Items listed in a dataset

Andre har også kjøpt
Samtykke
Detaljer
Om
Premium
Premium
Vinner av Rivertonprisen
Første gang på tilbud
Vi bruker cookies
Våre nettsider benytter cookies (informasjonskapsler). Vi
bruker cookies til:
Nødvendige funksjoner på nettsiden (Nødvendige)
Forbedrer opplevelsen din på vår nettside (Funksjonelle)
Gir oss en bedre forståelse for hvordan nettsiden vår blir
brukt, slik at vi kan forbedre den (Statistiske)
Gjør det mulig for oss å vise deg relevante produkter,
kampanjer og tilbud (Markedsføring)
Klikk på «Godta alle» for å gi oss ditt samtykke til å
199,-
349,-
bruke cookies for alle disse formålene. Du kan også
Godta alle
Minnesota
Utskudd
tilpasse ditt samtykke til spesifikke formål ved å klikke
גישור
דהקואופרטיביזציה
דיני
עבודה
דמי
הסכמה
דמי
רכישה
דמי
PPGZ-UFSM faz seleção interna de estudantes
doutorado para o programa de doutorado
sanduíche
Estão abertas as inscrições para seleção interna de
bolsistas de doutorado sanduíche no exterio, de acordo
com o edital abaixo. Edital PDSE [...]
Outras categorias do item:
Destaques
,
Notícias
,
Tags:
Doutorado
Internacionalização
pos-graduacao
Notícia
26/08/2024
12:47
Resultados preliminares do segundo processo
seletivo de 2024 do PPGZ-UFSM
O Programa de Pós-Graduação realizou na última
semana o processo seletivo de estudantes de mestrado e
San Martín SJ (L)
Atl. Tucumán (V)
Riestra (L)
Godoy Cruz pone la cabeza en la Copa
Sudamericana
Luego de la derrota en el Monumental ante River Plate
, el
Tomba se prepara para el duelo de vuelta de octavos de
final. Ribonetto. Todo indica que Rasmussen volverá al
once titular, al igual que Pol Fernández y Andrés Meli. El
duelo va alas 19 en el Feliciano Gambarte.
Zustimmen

### TASK TO COMPLETE
Repeat every line of the data, exactly and in full.

### EXERCISE SOLUTION
Andre har også kjøpt
Samtykke
Detaljer
Om
Premium
Premium
Vinner av Rivertonprisen
Første gang på tilbud
Vi bruker cookies
Våre nettsider benytter cookies (informasjonskapsler). Vi
bruker cookies til:
Nødvendige funksjoner på nettsiden (Nødvendige)
Forbedrer opplevelsen din på vår nettside (Funksjonelle)
Gir oss en bedre forståelse for hvordan nettsiden vår blir
brukt, slik at vi kan forbedre den (Statistiske)
Gjør det mulig for oss å vise deg relevante produkter,
kampanjer og tilbud (Markedsføring)
Klikk på «Godta alle» for å gi oss ditt samtykke til å
199,-
349,-
bruke cookies for alle disse formålene. Du kan også
Godta alle
Minnesota
Utskudd
tilpasse ditt samtykke til spesifikke formål ved å klikke
גישור
דהקואופרטיביזציה
דיני
עבודה
דמי
הסכמה
דמי
רכישה
דמי
PPGZ-UFSM faz seleção interna de estudantes
doutorado para o programa de doutorado
sanduíche
Estão abertas as inscrições para seleção interna de
bolsistas de doutorado sanduíche no exterio, de acordo
com o edital abaixo. Edital PDSE [...]
Outras categorias do item:
Destaques
,
Notícias
,
Tags:
Doutorado
Internacionalização
pos-graduacao
Notícia
26/08/2024
12:47
Resultados preliminares do segundo processo
seletivo de 2024 do PPGZ-UFSM
O Programa de Pós-Graduação realizou na última
semana o processo seletivo de estudantes de mestrado e
San Martín SJ (L)
Atl. Tucumán (V)
Riestra (L)
Godoy Cruz pone la cabeza en la Copa
Sudamericana
Luego de la derrota en el Monumental ante River Plate
, el
Tomba se prepara para el duelo de vuelta de octavos de
final. Ribonetto. Todo indica que Rasmussen volverá al
once titular, al igual que Pol Fernández y Andrés Meli. El
duelo va alas 19 en el Feliciano Gambarte.
Zustimmen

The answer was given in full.